原文 –

<<<<

商品ブランド部の廣瀬紀仁氏によると、初代N-BOXは2011年12月に「日本のベストな新しい乗り物を創造したい」という思いとともに誕生し、M・M思想(人のためのスペースは最大に、メカニズムは最小に、を意味するホンダのクルマづくりの大原則)のルーツでもある「N360」の開発の考え方を受け継ぎ、センタータンクレイアウトやF1技術も応用した動的性能などによって、軽自動車の価値をくつがえすほどの価値と魅力を実現させたモデルであると語る。
そして2017年8月発売の2代目N-BOXでは、さらに人に寄り添い、乗り物の枠を超えて、日本の毎日や乗る人の生き方を楽しく豊かに変えたいという思いから、使い勝手の進化だけでなく多様化する価値観やライフスタイルに適応することを追求したモデルへと進化。ドライバーベストを追求した「N-WGN」、自分の個性を大切にする「N-ONE」、働く人を元気にする「N-VAN」とラインアップの拡大が図られた。
続けて廣瀬氏は、「現在軽自動車市場の約半数を占めるほど拡大している軽スーパーハイトワゴン市場で、N-BOXは30%超の高いシェアを維持し、2年連続で新車販売台数1位を獲得したほか、8年連続で軽四輪車販売台数1位を記録するなど、多くの人に愛されています」と好調な実績を紹介。
また、その理由については、初代ではミニバンの利便性を軽自動車で実現することでコアユーザーである子育て中の30代ママの支持を獲得することに成功。2代目では開発の考え方を「家族の幸せ」にまで拡大させ、空間価値や動的性能を向上させることで家族のファーストカーになり得る価値を実現したとしている。その結果、初代のコアユーザー(30代ママ)をそのままに、20代女性や60代男性まで、幅広く支持層を拡大できたという。
N-BOXの強みについて廣瀬氏は「パッケージ、動力性能、デザインと質感、安全性、乗り心地・静粛性、ブランドと、すべてにおいて平均点を上まわる総合力の高さにあります」と説明し、「新型N-BOXでは総合力をさらに1つ高い次元へと進化させます!」と新型が進化したことをアピールした。
3代目のグランドコンセプトは「ハッピー・リズム・ボックス」

>>>>

未加工の資料:
<<<<

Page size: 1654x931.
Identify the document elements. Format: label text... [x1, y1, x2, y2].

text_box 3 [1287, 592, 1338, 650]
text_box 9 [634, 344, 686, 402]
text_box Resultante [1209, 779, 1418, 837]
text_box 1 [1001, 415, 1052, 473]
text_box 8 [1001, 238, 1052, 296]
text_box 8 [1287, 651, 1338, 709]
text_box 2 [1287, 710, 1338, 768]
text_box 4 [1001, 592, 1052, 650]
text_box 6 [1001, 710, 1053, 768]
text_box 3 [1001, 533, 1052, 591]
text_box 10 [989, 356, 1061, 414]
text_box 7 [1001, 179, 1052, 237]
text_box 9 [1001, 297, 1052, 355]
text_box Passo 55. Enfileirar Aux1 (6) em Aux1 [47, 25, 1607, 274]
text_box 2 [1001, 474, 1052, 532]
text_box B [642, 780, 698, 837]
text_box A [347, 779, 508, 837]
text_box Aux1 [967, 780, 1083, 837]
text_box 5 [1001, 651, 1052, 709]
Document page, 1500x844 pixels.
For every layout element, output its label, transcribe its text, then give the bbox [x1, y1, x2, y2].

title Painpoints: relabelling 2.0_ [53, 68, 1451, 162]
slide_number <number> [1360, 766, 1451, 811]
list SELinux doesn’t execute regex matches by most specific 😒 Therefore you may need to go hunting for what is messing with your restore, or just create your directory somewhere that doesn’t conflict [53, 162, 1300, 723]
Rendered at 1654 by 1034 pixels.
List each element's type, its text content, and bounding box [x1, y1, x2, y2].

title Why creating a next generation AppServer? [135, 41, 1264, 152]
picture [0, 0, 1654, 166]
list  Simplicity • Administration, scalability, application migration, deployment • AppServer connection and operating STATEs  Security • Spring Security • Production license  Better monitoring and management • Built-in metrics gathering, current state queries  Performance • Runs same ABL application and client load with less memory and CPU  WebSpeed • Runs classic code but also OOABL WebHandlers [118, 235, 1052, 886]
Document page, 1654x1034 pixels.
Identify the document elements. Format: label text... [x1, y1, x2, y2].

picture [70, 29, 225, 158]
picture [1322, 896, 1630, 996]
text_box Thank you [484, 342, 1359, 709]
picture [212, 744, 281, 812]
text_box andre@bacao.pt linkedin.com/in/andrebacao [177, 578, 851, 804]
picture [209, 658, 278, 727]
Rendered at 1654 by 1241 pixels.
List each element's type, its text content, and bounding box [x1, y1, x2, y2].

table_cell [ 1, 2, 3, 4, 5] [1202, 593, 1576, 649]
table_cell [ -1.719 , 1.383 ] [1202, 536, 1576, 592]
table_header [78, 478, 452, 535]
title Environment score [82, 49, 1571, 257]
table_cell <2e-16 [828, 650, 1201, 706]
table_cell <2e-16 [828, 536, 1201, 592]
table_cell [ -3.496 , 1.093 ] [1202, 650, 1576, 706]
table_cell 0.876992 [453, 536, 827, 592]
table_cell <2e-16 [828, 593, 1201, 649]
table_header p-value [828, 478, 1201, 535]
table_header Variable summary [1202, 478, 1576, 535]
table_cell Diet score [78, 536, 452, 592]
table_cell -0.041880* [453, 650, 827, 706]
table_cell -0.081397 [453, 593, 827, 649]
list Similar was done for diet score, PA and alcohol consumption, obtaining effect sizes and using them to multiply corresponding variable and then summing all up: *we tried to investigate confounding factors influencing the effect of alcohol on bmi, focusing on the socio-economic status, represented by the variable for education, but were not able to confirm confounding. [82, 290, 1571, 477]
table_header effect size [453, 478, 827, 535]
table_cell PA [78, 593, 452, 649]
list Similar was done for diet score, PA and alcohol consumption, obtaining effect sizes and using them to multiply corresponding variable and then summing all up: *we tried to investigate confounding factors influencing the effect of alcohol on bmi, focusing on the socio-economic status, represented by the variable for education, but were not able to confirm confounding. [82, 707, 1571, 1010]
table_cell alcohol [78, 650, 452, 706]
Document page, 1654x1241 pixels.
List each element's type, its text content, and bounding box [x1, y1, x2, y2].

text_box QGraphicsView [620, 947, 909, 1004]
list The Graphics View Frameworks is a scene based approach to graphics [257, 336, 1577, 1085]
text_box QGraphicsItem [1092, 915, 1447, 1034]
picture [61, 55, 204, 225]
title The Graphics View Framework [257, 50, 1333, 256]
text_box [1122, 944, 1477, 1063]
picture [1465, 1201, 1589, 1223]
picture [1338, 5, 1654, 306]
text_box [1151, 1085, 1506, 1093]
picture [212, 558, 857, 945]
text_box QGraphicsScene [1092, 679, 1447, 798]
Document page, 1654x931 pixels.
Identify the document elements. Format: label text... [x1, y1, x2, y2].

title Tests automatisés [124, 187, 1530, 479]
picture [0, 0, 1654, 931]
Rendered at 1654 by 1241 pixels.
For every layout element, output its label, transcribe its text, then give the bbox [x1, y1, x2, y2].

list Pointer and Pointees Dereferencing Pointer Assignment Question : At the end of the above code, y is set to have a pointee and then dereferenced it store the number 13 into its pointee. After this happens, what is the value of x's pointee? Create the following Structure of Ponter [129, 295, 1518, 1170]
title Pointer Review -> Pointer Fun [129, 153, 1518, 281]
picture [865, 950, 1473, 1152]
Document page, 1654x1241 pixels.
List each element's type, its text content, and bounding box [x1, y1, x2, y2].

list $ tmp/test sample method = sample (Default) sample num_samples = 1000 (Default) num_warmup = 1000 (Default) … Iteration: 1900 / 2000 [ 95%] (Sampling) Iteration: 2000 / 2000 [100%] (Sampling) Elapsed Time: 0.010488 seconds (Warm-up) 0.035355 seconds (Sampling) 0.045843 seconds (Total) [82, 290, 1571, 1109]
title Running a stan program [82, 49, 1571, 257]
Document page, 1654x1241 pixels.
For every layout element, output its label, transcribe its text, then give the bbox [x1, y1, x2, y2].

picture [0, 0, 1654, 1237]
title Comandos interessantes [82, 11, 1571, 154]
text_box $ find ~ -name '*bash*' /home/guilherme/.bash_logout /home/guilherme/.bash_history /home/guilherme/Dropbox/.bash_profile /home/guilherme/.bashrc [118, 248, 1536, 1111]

>>>>

課題 –
a) N-BOXに関する原文の「また、その理由については、初」から「3代目のグランドコンセプトは「ハッピー・リズム・ボックス」」までを、「コアユーザー」を「中心的な利用者」に替えて書き直してください。
b) N-BOXに関する原文を、最後の文の後から続けて書き進めること。
この資料は原文とは関係がない。

解答 –
a)
また、その理由については、初代ではミニバンの利便性を軽自動車で実現することで中心的な利用者である子育て中の30代ママの支持を獲得することに成功。2代目では開発の考え方を「家族の幸せ」にまで拡大させ、空間価値や動的性能を向上させることで家族のファーストカーになり得る価値を実現したとしている。その結果、初代の中心的な利用者(30代ママ)をそのままに、20代女性や60代男性まで、幅広く支持層を拡大できたという。
N-BOXの強みについて廣瀬氏は「パッケージ、動力性能、デザインと質感、安全性、乗り心地・静粛性、ブランドと、すべてにおいて平均点を上まわる総合力の高さにあります」と説明し、「新型N-BOXでは総合力をさらに1つ高い次元へと進化させます!」と新型が進化したことをアピールした。
3代目のグランドコンセプトは「ハッピー・リズム・ボックス」

b)
続いて3代目開発責任者の諌山博之氏は、初代が核とした「私の利便性」、2代目が目指した「家族の幸せ」という構想を踏まえたうえで3代目を開発するにあたり、新型は「趣味や夢を共有する仲間とのつながりまで豊かにしたい」と考えたと語る。同時にN-BOXの守るべき価値として「安心して運転できる」「大人でものびのび過ごせる車室内」「子供も気軽に使える配慮」を挙げ、それらを守りながらも「女性のライフスタイルの変化」や、「車室空間に対する価値観」「令和ママの価値観」など、ターゲットとなるユーザーの新たな価値観を盛り込むことにしたと明かした。
そこから生み出されたグランドコンセプト「ハッピー・リズム・ボックス」は、ずっと大切に(=価値を磨く)、もっと楽しく(=価値を拡げる)をキーワードに、「自分も家族も日本もハッピーになり、幸せな生活リズムを作り出せるようにという思いが込められている」と諌山氏。
開発キーワード「ずっと大切に」では、狭い道でも取りまわしがいい高いアイポイントや短いオーバーハングに磨きをかけ、運転が不安な人も安心して堂々と運転できるような安心・安定の走行性や思い通りの操作性を実現。また、大人4人がゆったりと座れる室内をさらに磨くことで、乗り心地や静粛性が向上し、会話のはずむキャビンに仕上げた。さらに、10歳までの子供が着替えのできる室内高や荷物を載せやすい荷室高にも磨きをかけ、子供を迎えにいったママでも自転車を積みやすいなど、初代からずっと大切にしてきたN-BOXの価値観を磨きあげた。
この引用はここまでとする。